Even in center, it may not be that Hall is the best option. Neither Brady Clark nor Tony Gwynn Jr. is much of a hitter, but Hall’s defense could be very spotty in his first full season in the outfield. Gwynn would probably hover around replacement level with the bat, but the evidence we have to go on suggests that he could be one of the best defensive center fielders in the game.
What To Do?
At every position that Bill Hall can play, the Brewers either have a quality option, or an option that they appear to be set on using. To solve the logjam, somebody needs to go.

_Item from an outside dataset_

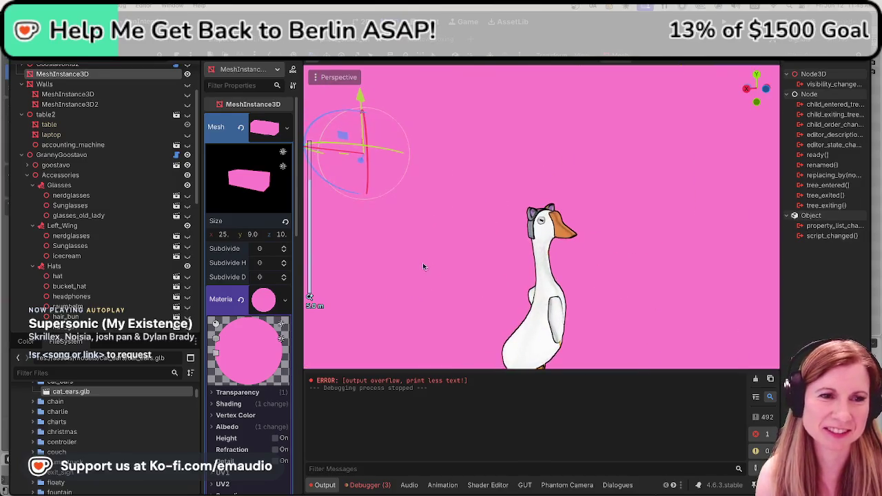
drag(370, 264, 743, 275)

The likely candidates have been Mench and/or Jenkins: Mench was rumored (okay, mostly by me) to be on the trading block immediately after his acqusition at last year’s deadline, and that Jenkins is available is one of most open secrets in baseball.
If the Brewers are set on using Hall in left, they would seem to have two choices: trade, non-tender, or release two of Gross, Jenkins, and Mench, or trade Hall. The second option hasn’t been discussed much, but it may be the best route for the team to take. The trade value of Jenkins and Mench couldn’t be lower; the Brewers will be lucky to get anything of value for either one without eating a lot of salary, especially in the case of Jenkins.
On the other hand, Hall is the type of player for whom teams should be tripping over themselves to acquire in a trade. As a left fielder, he’s just as good an option as Carl Crawford, only a little cheaper for the next two years. Anything Julio Lugo can offer for $32M over four years, Hall can provide—with a lot more power. The only thing standing in the way of a major trade may be the way the Brewers have treated and spoken of Hall over the last couple of years.
They’ve handled him like a utility guy who doesn’t deserve a starting role. However, there’s no statistical basis for that: his bat has never been a question, and a variety of advanced defensive metrics agree that he can handle shortstop just fine (or, in the case of PMR, much better than fine). Some teams may shy away from his high strikeout rate, but any club that can look past his reputation and see the player who out-slugged every other National League middle infielder in 2006 should be ready to work him into their plans.
As a Brewers fan, I’d hate to see Hall go. But it would be equally painful to watch such a first-rate talent go underutilized. If a trade brought back young pitching of roughly equal value, the Brewers would be a better team in 2007, and Hall might finally get the recognition he deserves.